Corona-Tagebuch: Der Tod lauert im Lechlumer Holz

Christina/ Juli 19, 2020/ Kategorien

Wer im Mittelalter nicht spurte, konnte leicht unter die Räder kommen und das im wahrsten Sinne des Wortes. Einer der gefährlichen Hotspots im Fürstentum Braunschweig-Wolfenbüttel muss seinerzeit das “Lechlumer Holz” gewesen sein, genauer gesagt die Richtstätte dort. Und da ging es mal wirklich nicht zimperlich zu. “Enthauptungen und Entführungen, das ist nur Business. Eine Frage der Reputation.” So oder so ähnlich mag das Credo für das “Hohe Gericht” am Lechlumer Holz gelautet haben. Wer sich einmal die Schautafel vor Ort durchgelesen hat wird spätestens jetzt froh sein, in einem Rechtsstaat zu leben. Nach so viel Brutalität musste ich mich im Anschluss Schönem widmen: Einem Besuch bei Marli und Bella. Zum Abschluss gab es dann am Südsee noch eine romantische Szene: eine Schwanenfamilie präsentierte stolz ihren Nachwuchs. Na siehste: alles wird gut!

Das “Hohe Gericht” am Lechlumer Holz
Wer hier in Ungnade fiel, hatte definitiv nichts (mehr) zu lachen. Die Erhebung am Lechlumer Holz war die Hauptrichtungsstätte im Fürstentum. War man hier gelandet, dann wurde es ernst. Wenn man Glück hatte, landete man gleich am Galgen und wurde nicht zuvor gefoltert. Nach dem Tode blieb der Körper dann zur Abschreckung bis zur Verwesung hängen. Aber das hat derjenige dann nicht mehr mitbekommen. Es muss aber bestialisch gestunken haben.

Interessant auch, dass sich die Handwerker seinerzeit dagegen gewehrt haben, diese Galgen zu bauen und schließlich mit Nahrungsmitteln und Getränken bestochen werden mussten. An dieser Stelle kommt auch nochmals das Thema der “Hexenverbrennungen” hoch. Ich berichtete bereits bei meinem Ausflug nach Harxbüttel von dieser scheußlichen Praktik. Der Fürst Heinrich Julius (1589-1613) muss sich hier wohl als besonders schlimmer Finger hervorgetan haben. Laut der Geschichtsschreibung wurden an einem Tag schon mal 10-12 Hexen und Hexenmeister verbrannt. 1759 wurde die Hinrichtungsstätte dann vom Lechlumer Holz auf den Wendesser Berg verlegt. Selbst heute reicht der Besuch der Richtstätte noch manch einem aus, um das Fürchten zu lehren. Mir jedenfalls läuft es bei der Lektüre der Schautafel und den Bildern eiskalt den Rücken herunter.

Ein Käfig voller Narren
Nach so viel Brutalität dürstet es mich nach etwas Schönem, etwas Heiterem. Und welche Abwechslung könnte schöner sein, als zwei zu Streichen aufgelegten Kakadus zuzuschauen? Bei meiner Ankunft schmettert mir schon ein fröhliches “Hallo” entgegen. Na bitte, es geht doch.
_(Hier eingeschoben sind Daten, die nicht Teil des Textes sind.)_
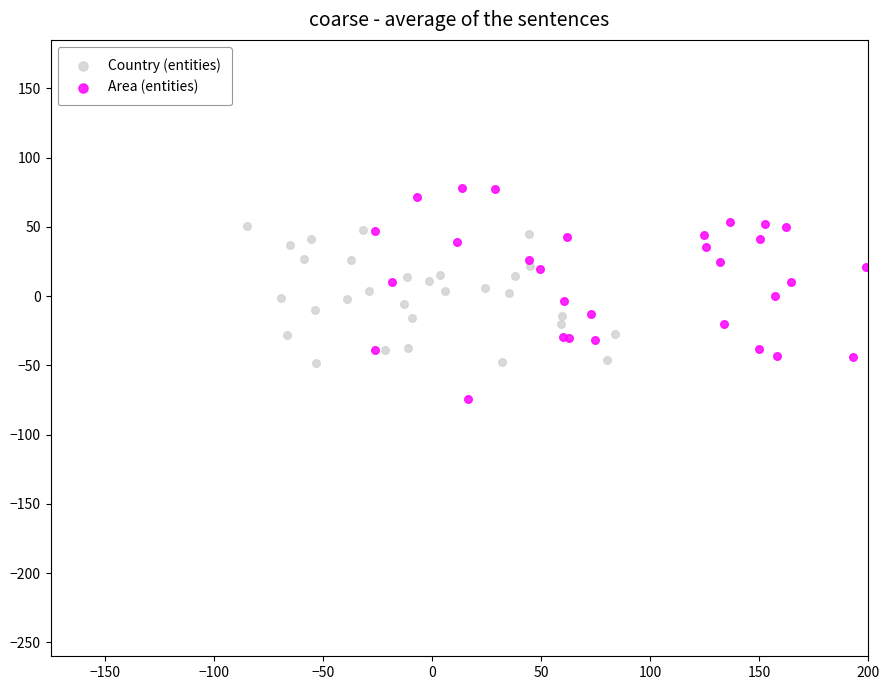

Which series has the widest spread of Y values?

Area (entities)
Marli ist inzwischen zwangsverheiratet worden. Er und seine Frau Bella befinden sich deutlich in der Eingewöhnungsphase: man ignoriert sich. Virgina Woolf lässt grüßen. Intensives Interesse dagegen zeigt Marli sowohl an meiner Kamera als auch an meinem Handy. Immer wieder kommt seine Kralle durch das Gitter und greift nach meinen Geräten. Dazu setzt der Kakadu einen flehentlichen Blick auf: “Ach komm, sei nicht so”, scheint er zu denken. Währenddessen macht Bella Faxen und hängt wie eine Fledermaus vom “Dach” des Geheges. Die beiden bringen mich wirklich immer wieder zum Lachen und schnell sind die Gräueltaten am Lechlumer Holz vergessen.
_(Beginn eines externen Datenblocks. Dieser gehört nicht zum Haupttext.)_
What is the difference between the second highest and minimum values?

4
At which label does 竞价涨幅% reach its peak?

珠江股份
Stolzes Schwanenpaar auf dem Südsee
Auf meinem Rückweg nehme ich am Südsee noch eine fast kitschig-romantische Szene wahr: ein Schwanenpaar präsentiert den Zuschauern am Ufer des Sees stolz seine Nachkommen. Ein Ambiente wie vom Wiener Opernball, die stolzen Eltern führen ihre Jüngsten in die Gesellschaft ein. Es wirkt fast wie ein Defilee, alle Beteiligten agieren sehr anmutig und selbstbewusst. Der Abschluss eines schönen Ausflugs.